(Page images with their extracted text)
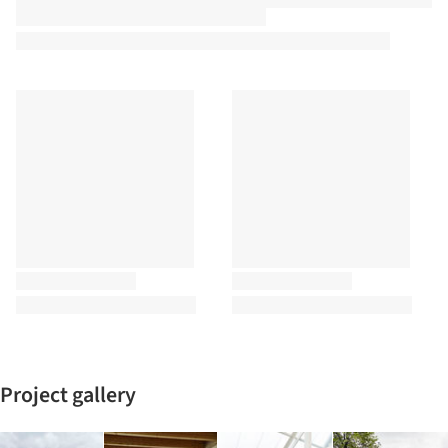
Project gallery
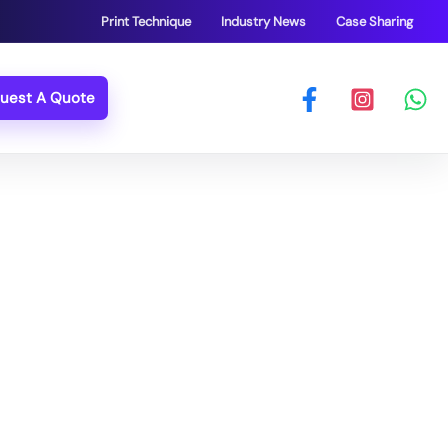
Print Technique
Industry News
Case Sharing
uest A Quote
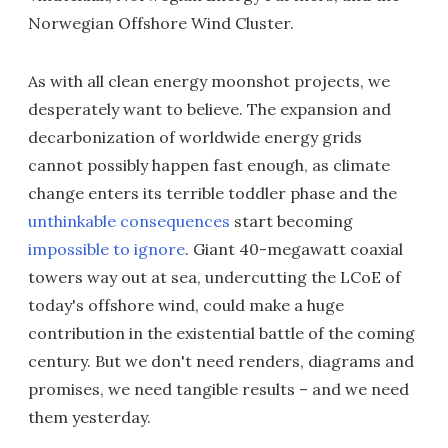
Norwegian Offshore Wind Cluster.
As with all clean energy moonshot projects, we
desperately want to believe. The expansion and
decarbonization of worldwide energy grids
cannot possibly happen fast enough, as climate
change enters its terrible toddler phase and the
unthinkable consequences
start becoming
impossible to ignore
. Giant 40-megawatt coaxial
towers way out at sea, undercutting the LCoE of
today's offshore wind, could make a huge
contribution in the existential battle of the coming
century. But we don't need renders, diagrams and
promises, we need tangible results – and we need
them yesterday.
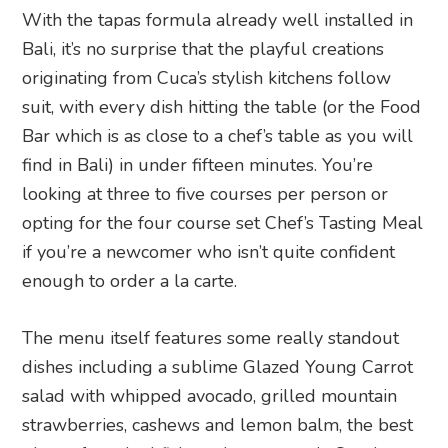
With the tapas formula already well installed in
Bali, it’s no surprise that the playful creations
originating from Cuca’s stylish kitchens follow
suit, with every dish hitting the table (or the Food
Bar which is as close to a chef’s table as you will
find in Bali) in under fifteen minutes. You’re
looking at three to five courses per person or
opting for the four course set Chef’s Tasting Meal
if you’re a newcomer who isn’t quite confident
enough to order a la carte.
The menu itself features some really standout
dishes including a sublime Glazed Young Carrot
salad with whipped avocado, grilled mountain
strawberries, cashews and lemon balm, the best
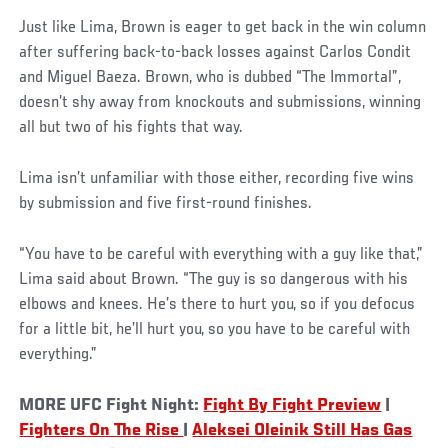
Just like Lima, Brown is eager to get back in the win column
after suffering back-to-back losses against Carlos Condit
and Miguel Baeza. Brown, who is dubbed “The Immortal”,
doesn’t shy away from knockouts and submissions, winning
all but two of his fights that way.
Lima isn’t unfamiliar with those either, recording five wins
by submission and five first-round finishes.
“You have to be careful with everything with a guy like that,”
Lima said about Brown. “The guy is so dangerous with his
elbows and knees. He’s there to hurt you, so if you defocus
for a little bit, he’ll hurt you, so you have to be careful with
everything.”
MORE UFC Fight Night:
Fight By Fight Preview
|
Fighters On The Rise
|
Aleksei Oleinik Still Has Gas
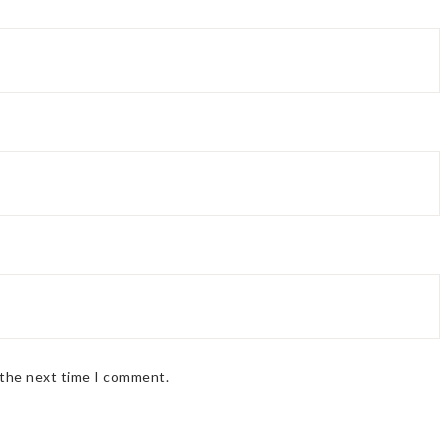
 the next time I comment.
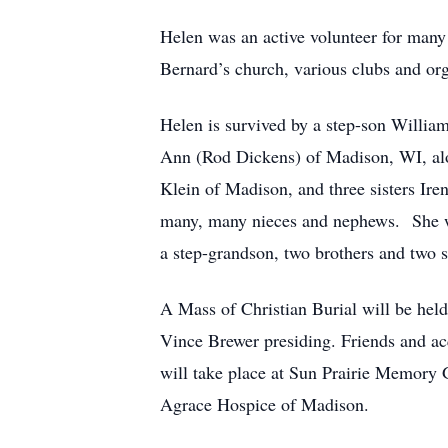
Helen was an active volunteer for many
Bernard’s church, various clubs and org
Helen is survived by a step-son Willia
Ann (Rod Dickens) of Madison, WI, alon
Klein of Madison, and three sisters Ire
many, many nieces and nephews. She wa
a step-grandson, two brothers and two si
A Mass of Christian Burial will be hel
Vince Brewer presiding. Friends and ac
will take place at Sun Prairie Memor
Agrace Hospice of Madison.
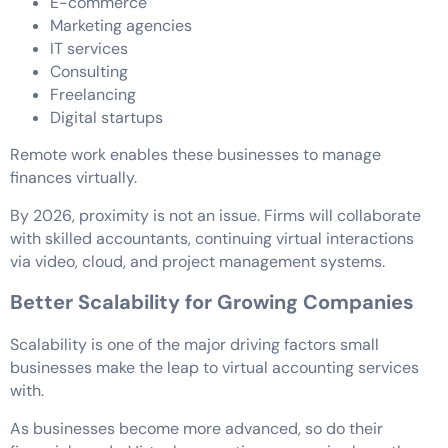
E-commerce
Marketing agencies
IT services
Consulting
Freelancing
Digital startups
Remote work enables these businesses to manage
finances virtually.
By 2026, proximity is not an issue. Firms will collaborate
with skilled accountants, continuing virtual interactions
via video, cloud, and project management systems.
Better Scalability for Growing Companies
Scalability is one of the major driving factors small
businesses make the leap to virtual accounting services
with.
As businesses become more advanced, so do their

- **Directions for this task**
Count the lines in the records above that contain the word "enough", and reply with the number alone.

- **Solution to the problem**
2